• WHAT TO DO
Images are to be skipped; everything else in the records must be repeated exactly.

*** DATA RECORDS ***

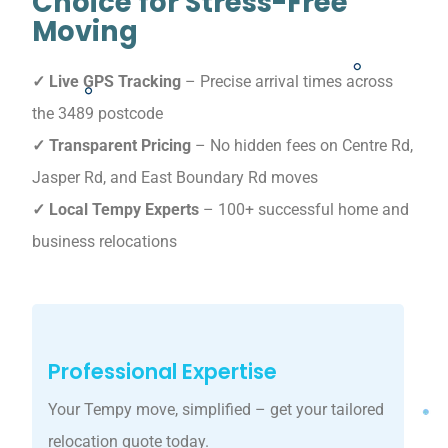
Choice for Stress-Free
Moving
✓ Live GPS Tracking
– Precise arrival times across
the 3489 postcode
✓ Transparent Pricing
– No hidden fees on Centre Rd,
Jasper Rd, and East Boundary Rd moves
✓ Local Tempy Experts
– 100+ successful home and
business relocations
Professional Expertise
Your Tempy move, simplified – get your tailored
relocation quote today.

*** End of DATA RECORDS ***

• REPLY
Choice for Stress-Free
Moving
✓ Live GPS Tracking
– Precise arrival times across
the 3489 postcode
✓ Transparent Pricing
– No hidden fees on Centre Rd,
Jasper Rd, and East Boundary Rd moves
✓ Local Tempy Experts
– 100+ successful home and
business relocations
Professional Expertise
Your Tempy move, simplified – get your tailored
relocation quote today.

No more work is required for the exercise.